Tulsi belongs to the Kingdom Plantae, Division Magnoliophyta and Class Magnoliopsida. It is in the Lamiales Order and the Lamiaceae, or mint family. It is a member of the Ocimum, basil, genus and the tenuiflorum species. Tulsi's scientific name Ocimum sanctum comes from the belief that Tulsi has divine qualities. In Latin, "sanctum" means divine or holy.
History & Mythology
Tulsi is a mysterious plant, originally cultivated in South Asia, with a history as old as mythology itself. Many devout Hindus have a Tulsi plant growing outside their front door. This commemorates the rejection the goddess Lakshmi suffered from the god Vishnu. In despondency over her unrequited love, Lakshmi turned herself into a healing herb just outside Vishnu's door. To this day some Hindus believe Tulsi to be a physical incarnation of the goddess and pray to it each morning to ensure the health of friends and family. Tulsi is so revered that it is placed on the lips of the dying to give them sustenance in their transition to the next life. For these reasons this sacred plant is called "Holy Basil" in English, or by the royal moniker, "Queen of the Herbs."

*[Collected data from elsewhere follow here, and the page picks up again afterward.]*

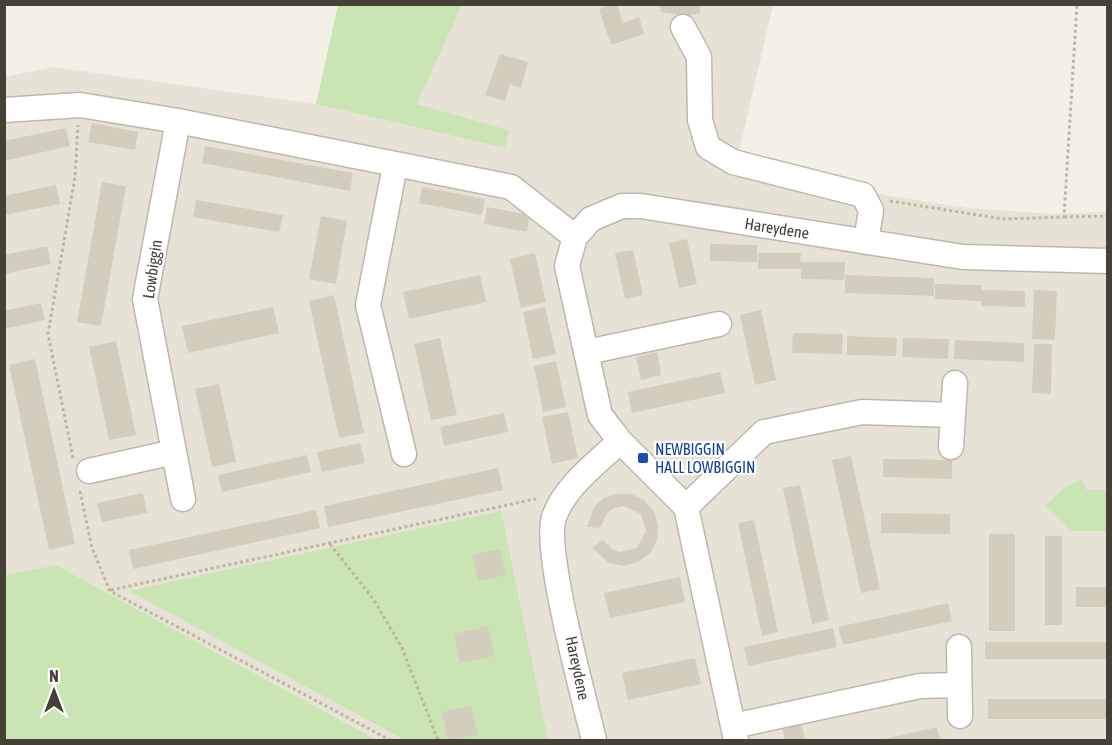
<svg xmlns="http://www.w3.org/2000/svg" width="1112" height="745" viewBox="0 0 1112 745" font-family="'Asap Condensed',sans-serif">
  <style>
    .residential { fill: #e6e2d6 }
    .green { fill: #cbe4b3 }
    .building { fill: #d3cdbe }
    .lines { fill: none; stroke-linecap: round; stroke-linejoin: round }
    .minor-casing { stroke: #bdb8ab; stroke-width: 27 }
    .path { stroke: #beb59d; stroke-width: 3; stroke-dasharray: 3 3; stroke-linecap: butt }
    .minor { stroke: #fff; stroke-width: 24 }
    .transit-dot { fill: #1a4fb4; stroke: #fff; stroke-width: 2 }
    .labels { text-anchor: middle; stroke-width: 4.5; stroke-linejoin: round; paint-order: stroke }
    .street-label { font-size: 16px; fill: #454137; stroke: #fff }
    .transit-label { font-size: 16px; fill: #164399; stroke: #fff; text-anchor: start }
  </style>
  <rect width="100%" height="100%" fill="#f3f0e8"/>
  <path class="residential" d="M462,5H773L737,160L885,195L967,208L1054,214L1107,212V740H377L56,565L5,575L4,77L53,67L316,104L505,148L509,130L416,104Z"/>
  <path class="green" d="M338,5H462L417,104L509,130L505,148L316,104Z
    M1081,480L1087,490H1107V531H1071L1045,506L1066,486Z
    M501,511L548,740H405L129,591Z
    M56,565L377,740H5V575Z"/>
  <path class="building" d="M612,4H617L623,23L639,17L644,34L611,45L599,9Z
    M659,4H699L701,13L688,16L661,12Z
    M500,54L528,62L521,88L510,84L505,101L485,95Z
    M92,123L138,132L135,150L88,142Z
    M66,128L70,146L4,161V141Z
    M205,146L353,173L350,191L202,163Z
    M102,182L126,186L101,326L77,322Z
    M56,185L60,204L4,215V196Z
    M422,187L485,199L482,215L419,203Z
    M196,200L283,215L279,232L193,217Z
    M487,207L530,215L527,232L484,224Z
    M321,216L347,221L336,284L309,279Z
    M687,239L697,284L679,288L669,243Z
    M710,244L757,245V262L710,261Z
    M47,246L51,264L4,274V255Z
    M633,250L643,295L625,299L615,253Z
    M535,253L546,302L521,308L510,259Z
    M758,253H801L800,262H845L844,280L801,279V269H758Z
    M480,275L486,302L409,319L403,292Z
    M845,275L934,278V296L845,293Z
    M935,284L981,285V290L1025,291V307L981,306V301L935,299Z
    M1034,290L1057,291L1055,340L1032,339Z
    M334,295L364,433L339,438L309,301Z
    M41,303L45,320L4,329V311Z
    M273,307L279,333L188,353L182,326Z
    M545,307L556,354L533,359L523,312Z
    M761,310L776,380L755,385L740,315Z
    M793,333L843,334L842,354L792,353Z
    M847,336L897,338L896,356L847,355Z
    M440,338L457,415L431,420L414,344Z
    M903,338L949,339L948,359L902,357Z
    M955,340L1024,343V362L954,359Z
    M116,341L136,435L109,440L89,347Z
    M1034,344H1052L1051,394L1032,393Z
    M657,352L661,375L641,380L636,357Z
    M35,359L75,544L49,550L9,365Z
    M556,361L566,407L543,412L534,366Z
    M720,372L725,393L632,413L628,392Z
    M219,384L236,462L212,467L195,389Z
    M568,412L578,458L552,464L542,417Z
    M504,413L508,432L444,446L440,427Z
    M360,443L365,463L322,472L317,452Z
    M307,455L311,472L222,492L218,475Z
    M851,456L880,589L861,593L832,460Z
    M883,459L952,460V479L883,477Z
    M498,468L503,490L328,527L324,506Z
    M800,485L829,620L812,624L783,488Z
    M143,493L147,513L102,522L97,503Z
    M616,494H631L644,500L654,511L658,525L657,540L650,553L638,562L624,566L609,563L592,548L603,540L612,549L620,552L637,548L646,531L641,514L624,506L614,508L607,513L600,528L587,527L594,507L604,498Z
    M316,510L320,528L133,569L129,550Z
    M881,513L950,514V534L881,533Z
    M754,520L778,632L762,636L738,523Z
    M989,534H1015V631H989Z
    M1045,536H1062V625H1045Z
    M500,549L506,575L478,581L472,555Z
    M680,577L685,602L610,618L604,593Z
    M1076,587H1108V607H1076Z
    M948,603L952,621L843,645L838,627Z
    M488,626L494,656L460,663L454,634Z
    M833,628L837,647L748,666L744,647Z
    M985,642H1108V659H985Z
    M695,658L701,684L628,700L622,673Z
    M988,699H1108V719H988Z
    M471,706L478,735L448,740L442,712Z
    M800,718L805,740H785L781,722Z
    M937,727L940,740H880Z"/>
  <g class="lines">
    <g class="minor-casing">
      <path id="minor" d="M683,27L699,57L700,120L708,147L733,162L863,195L871,210L866,242
        M4,110L80,105L178,121L511,187L575,237
        M178,121L145,299L183,499
        M395,166L368,305L404,454
        M587,352L719,324
        M951,447L955,383
        M89,471L174,452
        M686,507L764,432L862,412L953,415
        M959,647L960,716
        M733,726L920,686L959,685
        M594,740C584,698 543,550 554,517C565,486 597,463 620,441
        M736,740L686,507L620,441L600,415L567,266L575,237L591,219L622,206H641L963,257L1108,261"/>
    </g>
    <path class="path" d="M890,201L1003,219L1064,217L1077,4
      M1064,217L1108,216
      M73,458L48,334L75,177L78,125
      M80,491L92,548L110,591L390,740
      M330,544L374,600L402,648L438,740
      M111,590L535,499L539,501"/>
    <use href="#minor" class="minor"/>
  </g>
  <rect class="transit-dot" x="637" y="452" width="12" height="12" rx="3"/>
  <g class="labels">
    <g class="street-label">
      <text transform="translate(777 228) rotate(9)" y="6">Hareydene</text>
      <text transform="translate(152 269) rotate(-82)" y="6">Lowbiggin</text>
      <text transform="translate(578 668) rotate(78)" y="6">Hareydene</text>
    </g>
    <g class="transit-label">
      <text x="655" y="455">NEWBIGGIN<tspan x="655" dy="18">HALL LOWBIGGIN</tspan></text>
    </g>
  </g>
  <rect width="1112" height="745" fill="none" stroke="#454137" stroke-width="12"/>
  <g transform="translate(54 691)" stroke="#ffffff" stroke-width="4.5" paint-order="stroke">
  <path d="M0-4.5L10 22L0 15L-10 22Z" fill="#454137"/>
  <text y="-9" font-size="16" font-weight="bold" text-anchor="middle" fill="#454137">N</text>
  </g>
</svg>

Tulsi is most commonly consumed as an herbal tea, though it is also used in cooking. Cooks in Thailand have used the herb in their dishes for hundreds of years, calling it Kraphao, or "Thai Holy Basil." The three varieties of Tulsi -- Vana, Rama, and Vishnu -- are each named after a Hindu deity. Each variety has its own distinctive color and flavor.
The benefits of tulsi are ABUNDANT and wide-ranging. Though Western medicine is just beginning to discover the effects of tulsi, preliminary research from India indicates that it can be useful for regulation of blood sugar, assistance in kidney and liver function, and prevention of malaria. Practitioners also grind the plant, and apply it in paste form to treat ringworm and other skin ailments. Herbalists in the West use it as an "adaptogen," an agent to soothe stress and anxiety.